The French embassy said on its website that a “terrorist attack” was underway and urged people to avoid the area. An Air France flight from Paris to Ouagadougou was diverted to neighbouring Niger.
The Burkinabe army meanwhile revealed that an armed group had carried out an attack earlier in the day near the border with Mali, killing two people.
“In the afternoon around 2:00 pm, around 20 heavily-armed unidentified individuals carried out an attack against gendarmes in the village of Tin Abao,” the army said in a statement, adding that an officer and a civilian had been killed and two people were wounded.
Unprecedented attack
Several attacks have taken place in Burkina Faso in recent months, but no such assaults have yet hit the capital.
In April the Romanian security chief of a mine in northern Tambao was kidnapped in a move claimed by Al Murabitoun, a militant group run by notorious Algerian militant Mokhtar Belmokhtar.
Al Murabitoun claimed November's Mali hotel attack — although another militant group from central Mali has also said it was responsible for the siege in which some 150 staff and guests were held hostage for several hours.

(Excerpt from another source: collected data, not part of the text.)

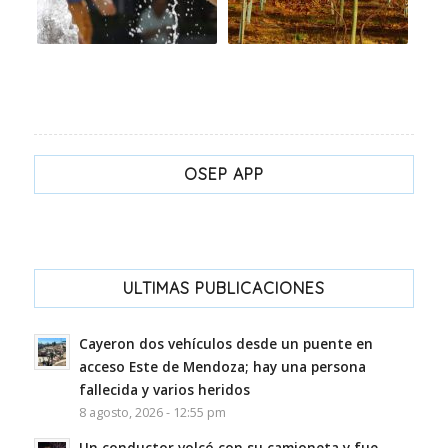
OSEP APP
ULTIMAS PUBLICACIONES
Cayeron dos vehículos desde un puente en
acceso Este de Mendoza; hay una persona
fallecida y varios heridos
8 agosto, 2026 - 12:55 pm
Un conductor volcó con su camioneta y fue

Burkina Faso is part of the G5 Sahel grouping that counts the fight against terrorism as part of its remit. It has also offered support to France's Barkhane counter-terror mission, spanning five countries in Africa's restive Sahel region, and French special forces are stationed in Ouagadougou's suburbs.
Last month, Burkina Faso swore in Roch Marc Christian Kabore as president, completing the troubled West African state's transition after the overthrow of its longtime ruler Blaise Compaore in 2014 and a failed coup attempt in September.
Hundreds of thousands of people took to the streets in October 2014, when Compaore sought to extend his rule, forcing him to step down after ruling the poor, landlocked country with an iron fist for 27 years.